Plenty of chances for a Halloween tradition
Two area venues have weekend performances of ‘The Rocky Horror Picture Show’
Anyone hankering for a Halloween treat should consider the “Rocky Horror Picture Show.”
Although far more funny than scary, “Rocky Horror” moves front and center on two stages this weekend. In addition, if horror looks more appealing on a flat screen rather than in person, FOX is presenting a fresh new version, starring “Orange Is The New Black” star Laverne Cox as Dr. Frank N. Furter, tonight at 8 p.m. The movie’s original star, Tim Curry, will return as the narrator of the television show, now sub-titled “Let’s Do the Time Warp.”
“Rocky Horror Picture Show” follows an innocent, newly engaged couple, Brad and Janet, as they seek shelter at a dark, old castle after their car breaks down on a dark and stormy night. Their encounter with Dr. Frank N. Furter, his creation Rocky and an assortment of crazy creatures gives the audience quite an eyeful and earful of offbeat entertainment.

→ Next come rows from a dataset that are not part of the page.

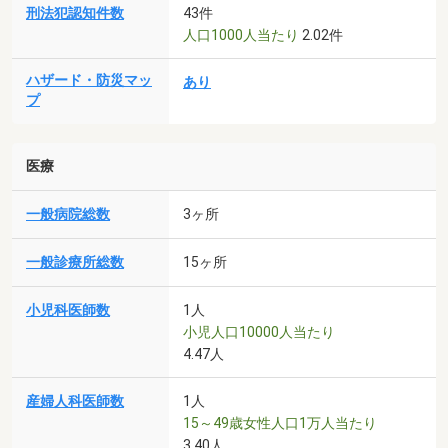
刑法犯認知件数
43件
人口1000人当たり
2.02件
ハザード・防災マッ
あり
プ
医療
一般病院総数
3ヶ所
一般診療所総数
15ヶ所
小児科医師数
1人
小児人口10000人当たり
4.47人
産婦人科医師数
1人
15～49歳女性人口1万人当たり
3.40人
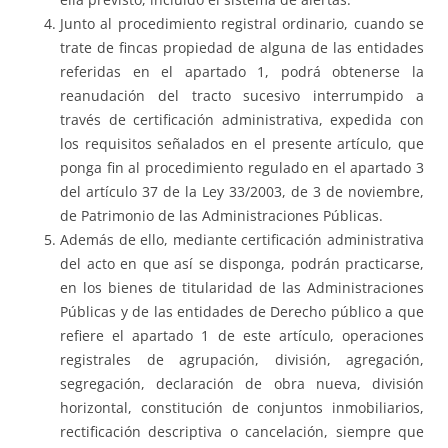
Junto al procedimiento registral ordinario, cuando se
trate de fincas propiedad de alguna de las entidades
referidas en el apartado 1, podrá obtenerse la
reanudación del tracto sucesivo interrumpido a
través de certificación administrativa, expedida con
los requisitos señalados en el presente artículo, que
ponga fin al procedimiento regulado en el apartado 3
del artículo 37 de la Ley 33/2003, de 3 de noviembre,
de Patrimonio de las Administraciones Públicas.
Además de ello, mediante certificación administrativa
del acto en que así se disponga, podrán practicarse,
en los bienes de titularidad de las Administraciones
Públicas y de las entidades de Derecho público a que
refiere el apartado 1 de este artículo, operaciones
registrales de agrupación, división, agregación,
segregación, declaración de obra nueva, división
horizontal, constitución de conjuntos inmobiliarios,
rectificación descriptiva o cancelación, siempre que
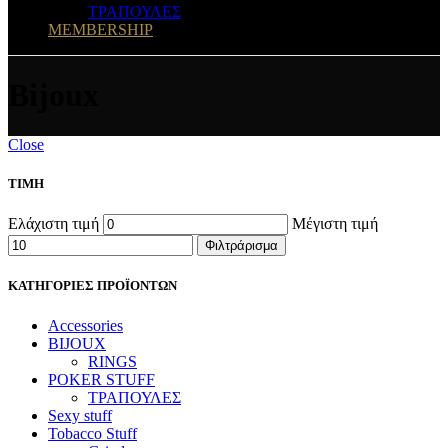
ΤΡΑΠΟΥΛΕΣ
MEMBERSHIP
Bijoux
Close
ΤΙΜΗ
Ελάχιστη τιμή
Μέγιστη τιμή
Φιλτράρισμα
ΚΑΤΗΓΟΡΙΕΣ ΠΡΟΪΟΝΤΩΝ
Accessories
BIJOUX
RINGS
POKER STUFF
ΤΡΑΠΟΥΛΕΣ
Sexy stuff
Tobacco Stuff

On one stage, “Rocky” will return to the Pajama Factory, 1307 Park Ave., this weekend, with 7 p.m. performances tonight, Friday and Saturday, and additional 11 p.m. shows Friday and Saturday.
On another stage, while the weather outside is nippy, it is pleasantly warm upstairs at Millbrook Playhouse, 258 Country Club Lane, Mill Hall, as the 2016 version of “Rocky” unfolds — make that explodes — on the Main Stage. Richard O’Brien’s warped rock musical has 7:30 p.m. performances tonight, Friday and Saturday, with 11 p.m. shows Friday and Saturday at the old barn theater. Theatergoers approaching the box-office will see a poster alert: “Rocky Horror Show is not recommended for those easily offended. We handle mature matters in immature ways.”
While the poster also cautions that the song lyrics for the show may also make it “not everyone’s cup of tea,” no one at one of last weekend’s performance needed that alert. The good-sized audience talked back to the actors, chanted a bit of the lyrics, recited some of the dialogue, laughed at the expletives — all of which is encouraged — and waved their wands and threw confetti and playing cards from the “prop bags” handed out to audiences on their way in.
After last year’s successful “summer stock in the fall” fundraiser, artistic director David Leidholdt and the board of directors undoubtedly realized that although some of Millbrook’s traditional patrons raised their eyebrows in dismay at this production, there still is a very strong following — including much younger theatergoers – for this campy show based upon the 1975 movie.
Although the storyline is not always coherent, the Millbrook production clicks on every level. Special attention must be paid to the designers, with some outstanding work on the set and lighting. There is a wild array of colorful costumes, with racy outfits for the girls and high heels and fishnet stockings displayed by a couple of men. Riff Raff, with his leather corset and silver-beaded leggings, is a sight to behold.
But it is Brad Foster Reinking, reprising his role as Dr. Frank N. Furter, who gives an electrifying performance. Flaunting his role as the mad scientist, the fun-loving, hard-partying Reinking struts around, hitting and holding high notes while singing many of the show’s score.
There are at least a half dozen actors, including some back from this summer’s shows, who also raise this production to a high level with their energetic singing, dancing and bits of raw humor.
Alexandra Frost is the damsel in distress, Janet; Rachael Marie Synder is Magenta, with James Cella as her brother (and lover) Riff Raff; Nicholas Miller plays Rocky, the mad doctor’s “perfect” creation; and Christina Kidd is Columbia, and the show’s dance captain, with Brett Epsteinn funny in handling the narrator chores.
Charlotte Evans is music director, with Alex Perez choreographing the frequent crazy, dance movements. Seth F. Wollam plays the saxophone and conducts the band playing the rock score including “Sweet Transvesite,” “Hot Patootie,” “Damn it, Janet” and the pulsating “Time Warp.”
With a running time of slightly less than two hours, Matt Spencer encourages the audience before the show and during intermission to interact and invites them to join him on stage. But it is Leidholdt, who in directing this show, has inserted some new faces plus a giving a fresh look and lots of zest. To this production. Millbrook’s “Rocky Horror” has lots of maniacal momentum and is simply scintillating.